I’m a planner. There is no doubt about that. In fact, I can’t remember the last time I didn’t have a five and ten year plan. Yet, I hate that. I want to be carefree, to live my life not worrying about the next step. My mom always says to me “don’t plan too far ahead, you never know what may come your way”. And this is true, life is full of curve balls that you won’t see coming.
Before college, the path was set. All I had in mind during high school was getting good grades so I could get into a good college. I had thoughts about life beyond that, but they weren’t pressing. But now they are.
Why? I have two years left of college. I should be in no rush. Yet, I have this nagging feeling deep down that if I don’t have a plan, then I will fail. Recently (and by recently I mean the last few months), I have grown up a lot. I have lived on my own for the first time in my life, learning to navigate rent payments and grocery store runs. I have learned what it means to be lonely, to spend nights where my only companion is my blogging and a pint of ice cream. I have doubted my path, and questioned my passions. And I have grown. A lot.

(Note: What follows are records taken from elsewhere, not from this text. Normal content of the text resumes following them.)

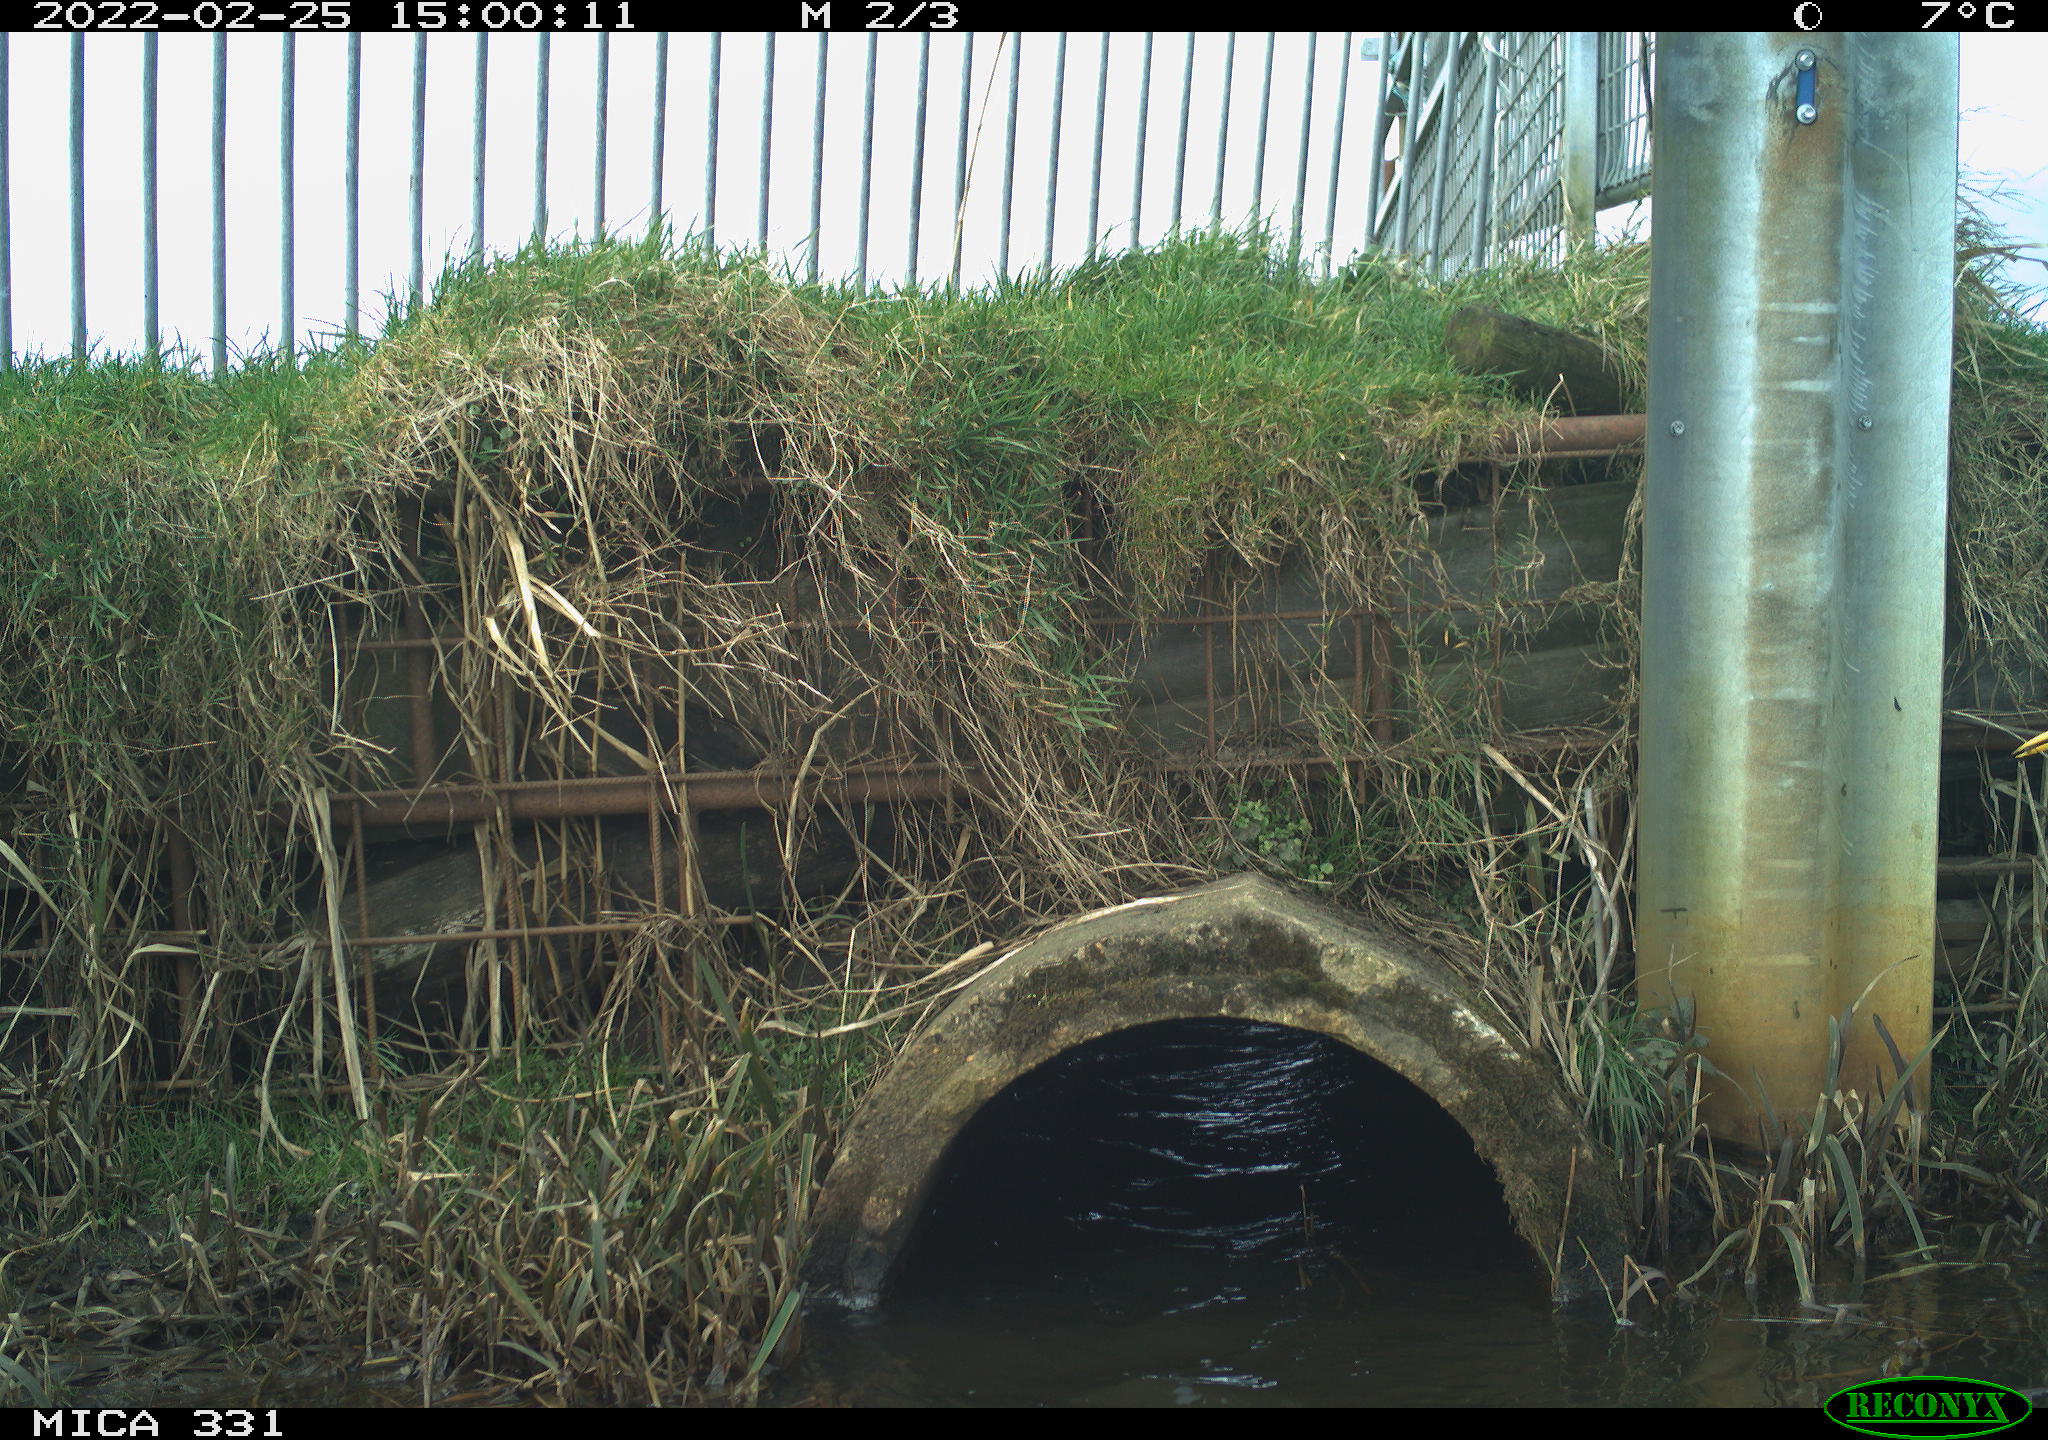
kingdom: Animalia
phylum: Chordata
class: Aves
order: Pelecaniformes
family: Ardeidae
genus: Ardea
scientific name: Ardea alba
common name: Great egret
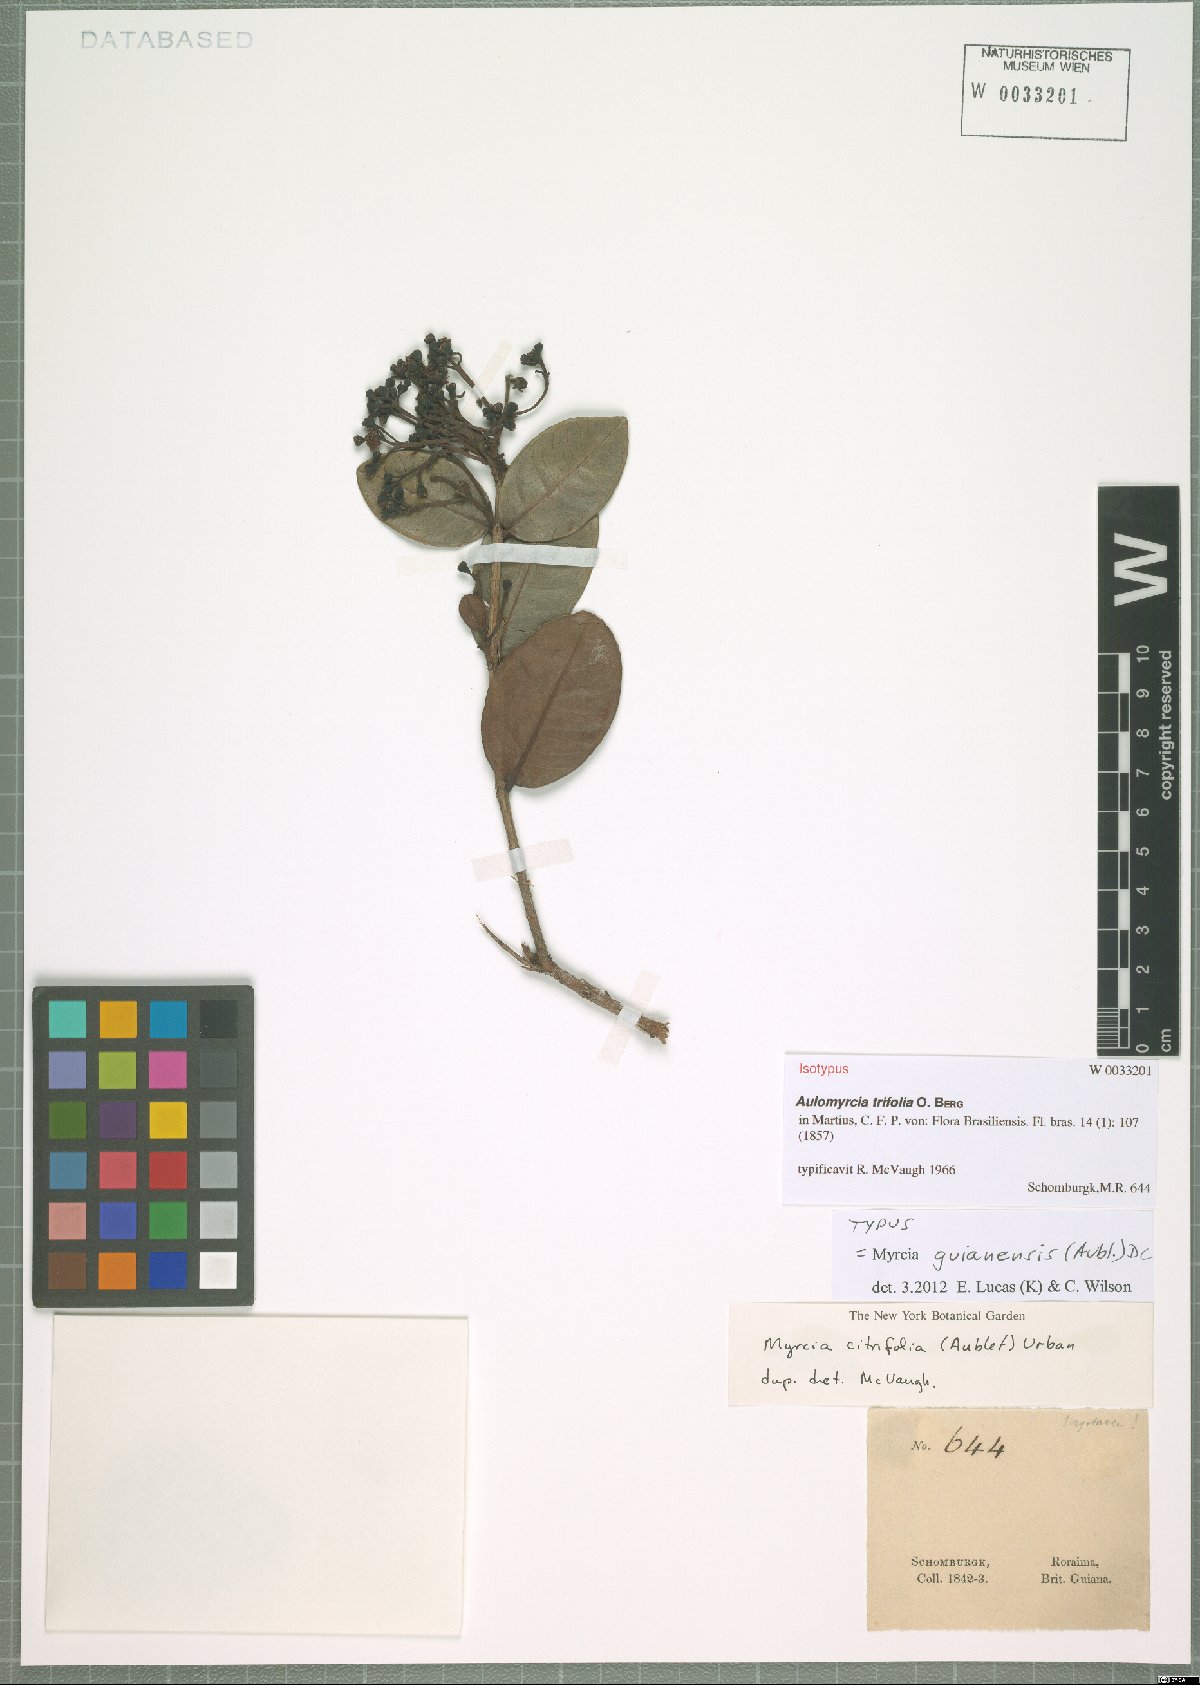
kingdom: Plantae
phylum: Tracheophyta
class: Magnoliopsida
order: Myrtales
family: Myrtaceae
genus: Myrcia
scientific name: Myrcia guianensis
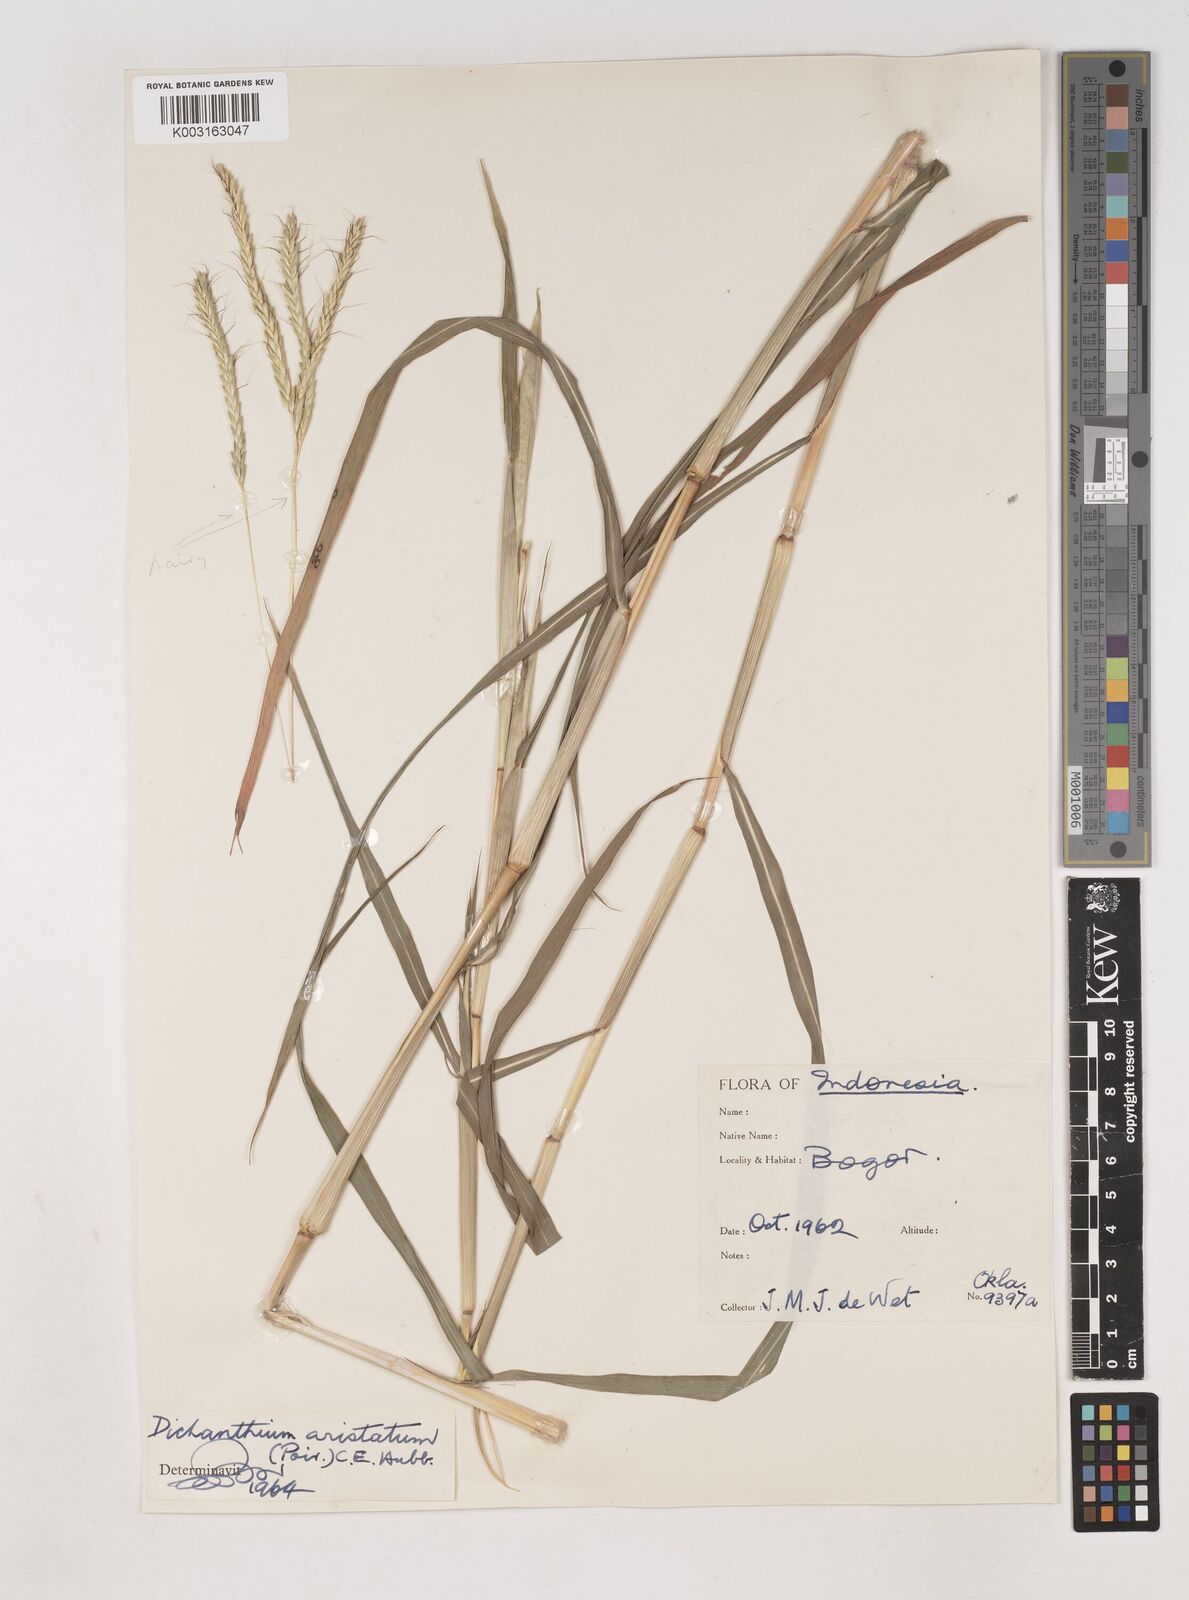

I have realized that the most important thing you can do is listen to your heart and that will guide you. Recently, I have had to make some tough decisions where my brain was overshadowing my heart and gut. I had to figure out how to shut everything off and just listen to what my heart wanted. And it has been tough because my whole life I have tried so hard to be logical and methodical-things my brain has helped with.
I know I will always be a planner, but I have decided that my goal this semester will be to listen to my heart more and to remember that things always work themselves out. I may not know where I am going, but I know where I want to be.